But I am not Bipolar. I am Bipolar II. I was not successfully diagnosed as such until I was 46 years old, 25 years after that first collapse. Knowing the difference between Bipolar and Bipolar II is a matter of life and death. I didn’t write BrainStorm to tell my story. I wrote BrainStorm to save lives.
Sara Schley
For many years, Kay Redfield Jamison has told the story of bipolar disorder in her best-selling memoir Unquiet Mind. It was moving, real, and relatable, but it tells the story of Bipolar I Disorder. Now, Bipolar II has found its own voice in Sara Schley.

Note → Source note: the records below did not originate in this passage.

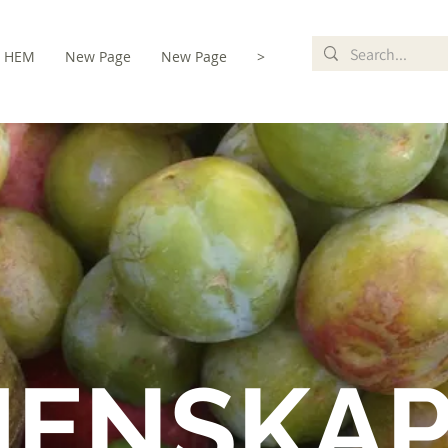
HEM
New Page
New Page
>
MENSKA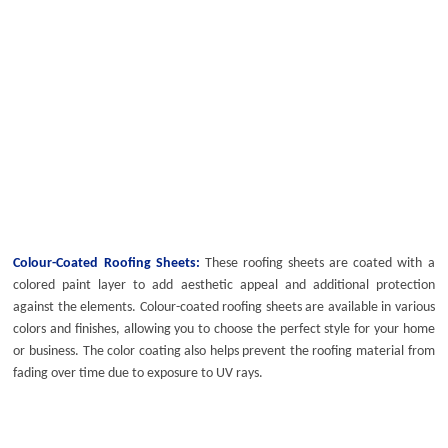
Colour-Coated Roofing Sheets:
These roofing sheets are coated with a
colored paint layer to add aesthetic appeal and additional protection
against the elements.
Colour-coated roofing sheets
are available in various
colors and finishes, allowing you to choose the perfect style for your home
or business. The color coating also helps prevent the roofing material from
fading over time due to exposure to UV rays.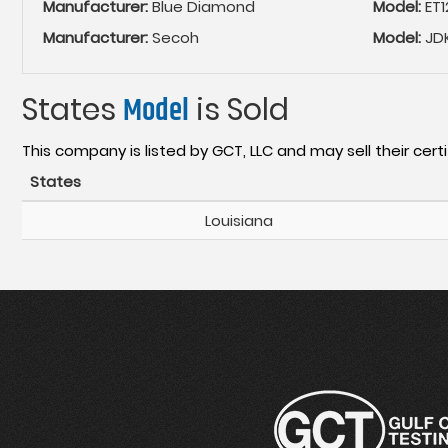
Manufacturer:
Blue Diamond
Model:
ET1
Manufacturer:
Secoh
Model:
JD
States
Model
is Sold
This company is listed by GCT, LLC and may sell their certi
States
Louisiana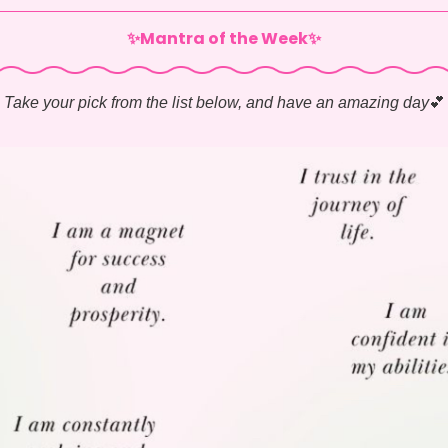
✨Mantra of the Week✨
Take your pick from the list below, and have an amazing day
💕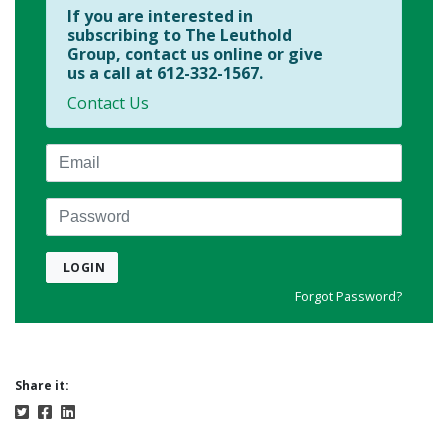
If you are interested in
subscribing to The Leuthold
Group, contact us online or give
us a call at 612-332-1567.
Contact Us
Email
Password
LOGIN
Forgot Password?
Share it: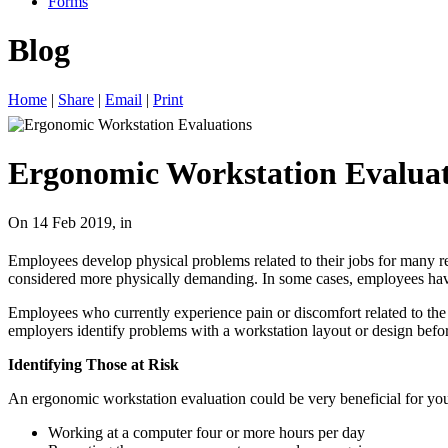
Forms
Blog
Home
|
Share
|
Email
|
Print
Ergonomic Workstation Evaluat
On 14 Feb 2019, in
Employees develop physical problems related to their jobs for many re
considered more physically demanding. In some cases, employees have
Employees who currently experience pain or discomfort related to the
employers identify problems with a workstation layout or design befor
Identifying Those at Risk
An ergonomic workstation evaluation could be very beneficial for you
Working at a computer four or more hours per day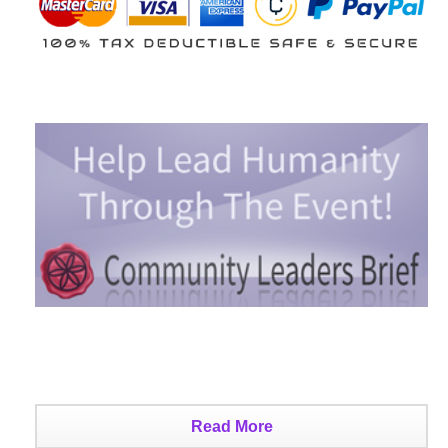
Read More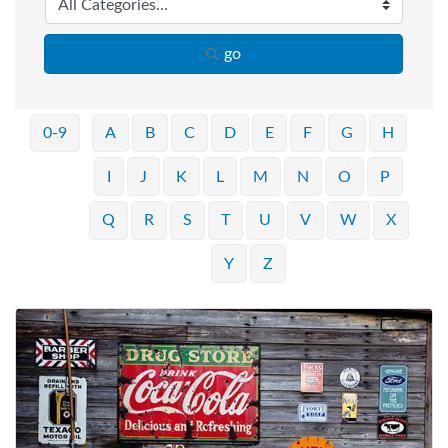
go
0-9
A
B
C
D
E
F
G
H
I
J
K
L
M
N
O
P
Q
R
S
T
U
V
W
X
Y
Z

Sara Schley’s new book Brain Storm captures the turbulent experience of Bipolar II, a common mood disorder that lacks the manic highs of Bipolar I. In place of those highs is more depression, more anxiety, and a hard-to-identify state of excitation called hypomania.
The book is hard to put down. “I read Brain Storm straight through while standing in the kitchen,” says Jim Phelps. Like many with Bipolar II, Sara was not diagnosed until her 40’s, after several decades of being diagnosed and treated for Major Depression. Hopefully this book will bring greater recognition to this misunderstood mood, and her readers will not have to wait so long to find the answers – and the recovery – that Sara did.